Weil viele mit Erwartungen ihrer Herkunftsfamilien zu uns kommen. ‚Du musst studieren!‘ – das ist oft die Parole. Aber wer zuhause bei Nachhilfe und durchschnittlichen Noten seinen ESA/MSA gerade so schafft, braucht vielleicht eine Alternative: eine Ausbildung, in der sie ihre Stärken – soziale Kompetenz, handwerkliches Geschick – zeigen können. Solche Perspektivwechsel sind nicht leicht – und brauchen Zeit.
Können Sie ein konkretes Beispiel nennen?
Ich hatte einen jungen Mann vor mir, der sehr passiv und schweigsam war. Irgendwann habe ich begriffen, er wollte sich einfach sehr cool geben. Ich wusste aber, dass er gern Fußball spielt, also habe ich, um erstmal den Kontakt herzustellen, nach seinem schönsten Fußballmoment gefragt. Und dann gab es plötzlich diesen Klick – er stand auf und erzählte lebhaft und völlig anders. Er hat erkannt, dass er mehr kann, als er dachte. Solche Momente sind unbezahlbar – wenn jemand sich selbst neu sieht. Und dann gehen wir gemeinsam Bewerbungen an – ehrlich, gut formuliert und wirklich passend.

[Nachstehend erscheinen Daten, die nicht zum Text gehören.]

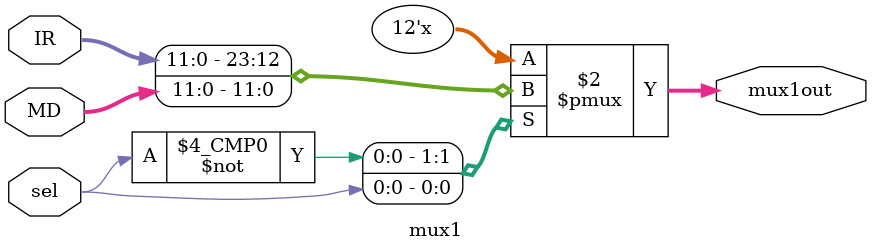
<source format=v>
`timescale 1ns / 1ps
module mux1(
input [11:0] MD,
input [11:0] IR,
input sel,
output reg[11:0] mux1out
    );

always @ (MD or IR or sel)
	case (sel)
		0: mux1out = IR;
		1: mux1out = MD;
	endcase
endmodule

</source>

Welche Hürden begegnen Ihnen gerade beim Thema Bewerbung?
Oft fehlt grundlegende Vorbereitung: E-Mail-Adressen wie ‚zerobrain@…‘ oder schlecht strukturierte Lebensläufe. Wenn Schülerinnen und Schüler engagiert sind, setzen wir uns hin – auch mal drei Stunden –, um ein vollständiges Anschreiben zu erstellen. Und es wirkt: Viele erhalten daraufhin Einladungen oder Praktikumsplätze.
Wie verläuft die Zusammenarbeit mit den Lehrkräften und dem Kollegium?
Sehr gut. Über die Jahre baut sich Vertrauen auf: Wenn Schüler sehen, dass andere bei mir Hilfe erhalten und erfolgreich werden, sprechen sie mich direkt an. Lehrkräfte empfehlen mich weiter und die Kooperation funktioniert hervorragend. Das ist der Kern: ein sich entwickelndes Netzwerk aus individueller Beratung, Vertrauen und Schule.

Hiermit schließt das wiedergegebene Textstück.